How are \n and \r handled differently on Linux and Windows?
I think \n
moves the needle down, and \r
moves the needle to the beginning of a line (left align)? I'm not sure, though. So, if I'm wrong please correct me....
Anyway, I was told that Windows and Linux handle newlines
and carriage returns
differently. I would like to know how they handle them differently and some places where it's important to remember. Thanks for answering.
Solution 1:
I think \n moves the needle down, and \r moves the needle to the beginning of a line (left align)? I'm not sure, though
This is true, more or less, but mostly a historical curiosity. Originally, linefeed (LF) was used to advance the paper by one line on printers and hardcopy terminals (teleprinters); carriage return (CR) returned the print head to the start of the line.
This probably still works on modern printers when used in "text mode", but is otherwise of little relevance today.
Anyway, I was told that Windows and Linux handle newlines and carriage returns differently.
The difference is simply: OS designers had to choose how to represent the start of a new line in text in computer files. For various historical reasons, in the Unix/Linux world a single LF character was chosen as the newline marker; MS-DOS chose CR+LF, and Windows inherited this. Thus different platforms use different conventions.
In practice, this is becoming less and less of a problem. The newline marker is really only relevant for pograms that process "plain text", and there are not that many - it mostly only affects program source code, configuration files, and some simple text files with documentation. Nowadays most programs handling these kinds of files (editors, compilers etc.) can handle both newline conventions, so it does not matter which one you choose.
There are some cases where tools insist on "their" newline convention (e.g. Unix shell scripts must not use CR+LF), in which case you must use the right one.
Solution 2:
CR and LF
The American Standard Code for Information Interchange (ASCII) defined control-characters including CARRIAGE-RETURN (CR) and LINE-FEED (LF) that were (and still are) used to control the print-position on printers in a way analogous to the mechanical typewriters that preceded early computer printers.
Platform dependency
In Windows the traditional line-separator in text files is CR followed by LF
In old (pre OSX) Apple Macintosh systems the traditional line separator in text files was CR
In Unix and Linux, the traditional line-separator in text files is LF.
\n and \r
In many programming and scripting languages \n
means "new line". Sometimes (but not always) this means the ASCII LINE-FEED character (LF), which, as you say, moves the cursor (or print position) down one line. In a printer or typewriter, this would actually move the paper up one line.
Invariably \r
means the ASCII CARRIAGE-RETURN character (CR) whose name actually comes from mechanical typewriters where there was a carriage-return key that caused the roller ("carriage") that carried the paper to move to the right, powered by a spring, as far as it would go. Thus setting the current typing position to the left margin.
Programming
In some programming languages \n
can mean a platform-dependent sequence of characters that end or separate lines in a text file. For example in Perl, print "\n"

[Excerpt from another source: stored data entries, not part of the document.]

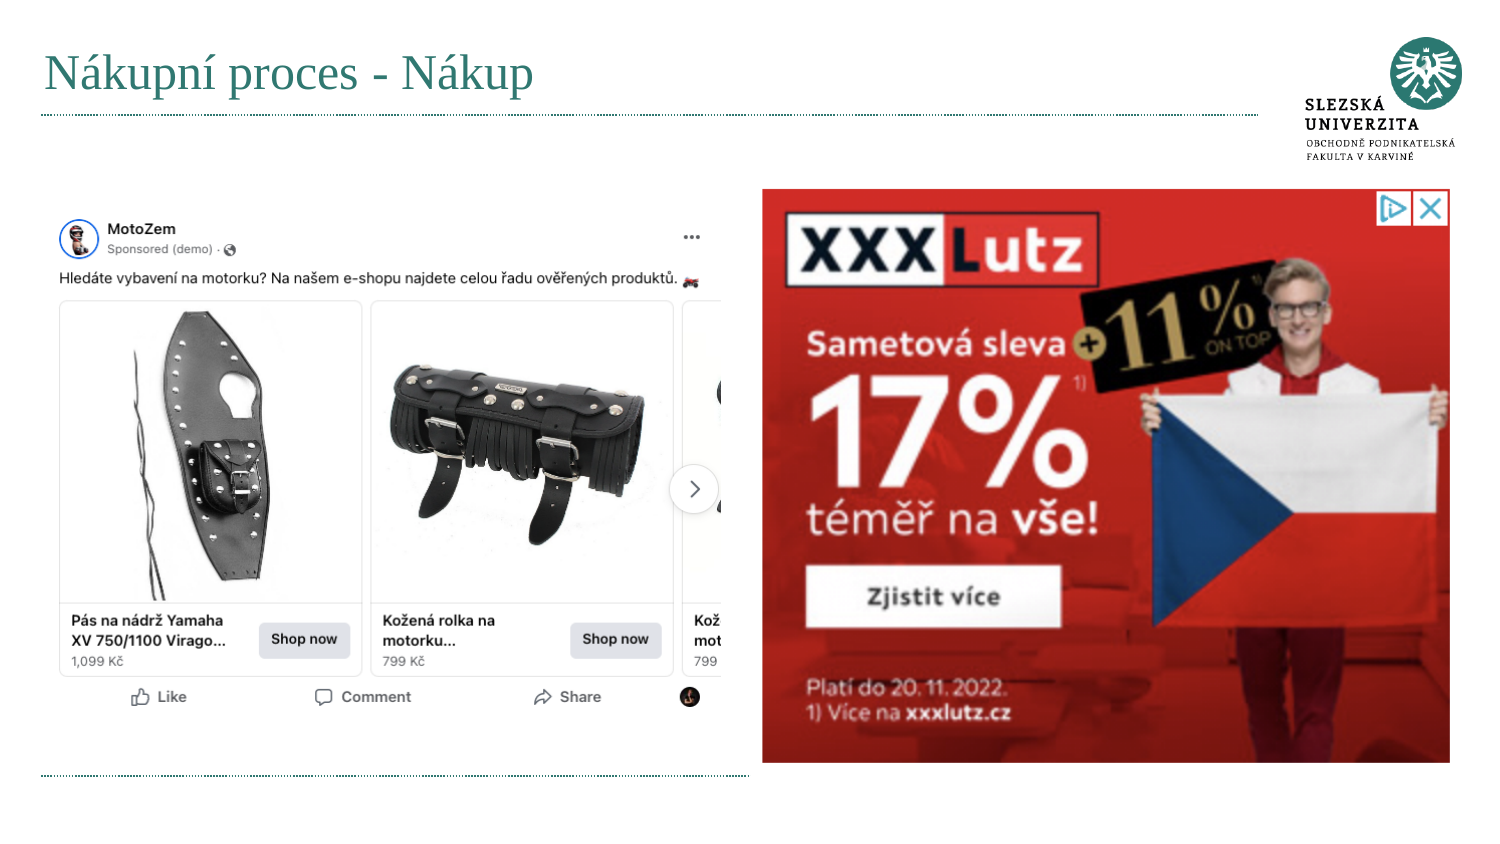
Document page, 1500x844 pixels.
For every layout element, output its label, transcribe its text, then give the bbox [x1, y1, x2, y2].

picture [1305, 37, 1462, 160]
picture [50, 214, 721, 714]
picture [750, 173, 1466, 779]
title Nákupní proces - Nákup [29, 32, 750, 116]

produces a different sequence of characters on Linux than on Windows.
In Java, best practise, if you want to use the native line endings for the runtime platform, is not to use \n
or \r
at all. You should use System.getProperty("line.separator")
. You should use \n
and \r
where you want LF and CR regardless of platform (e.g. as used in HTTP, FTP and other Internet communications protocols).
Unix stty
In a Unix shell, the stty
command can be used to cause the shell to translate between these various conventions. For example stty -onlcr
will cause the shell to subsequently translate all outgoing LFs to CR LF.
Linux and OSX follow Unix conventions
Text files
Text files are still enormously important and widely used. For example, HTML and XML are examples of text file. Most of the important Internet protocols, such as HTTP, follow text-file conventions and include specifications for line-endings.
Printers
Most printers other than the very cheapest, still respect CR and LF. In fact they are fundamental to the most widely used page description languages - PCL and Postscript.
Solution 3:
In short, was needed for printers, but now the OSes do it slightly differently. In most cases, it is fine to just do both CR and LF by doing \r\n
and in most cases, this will work fine.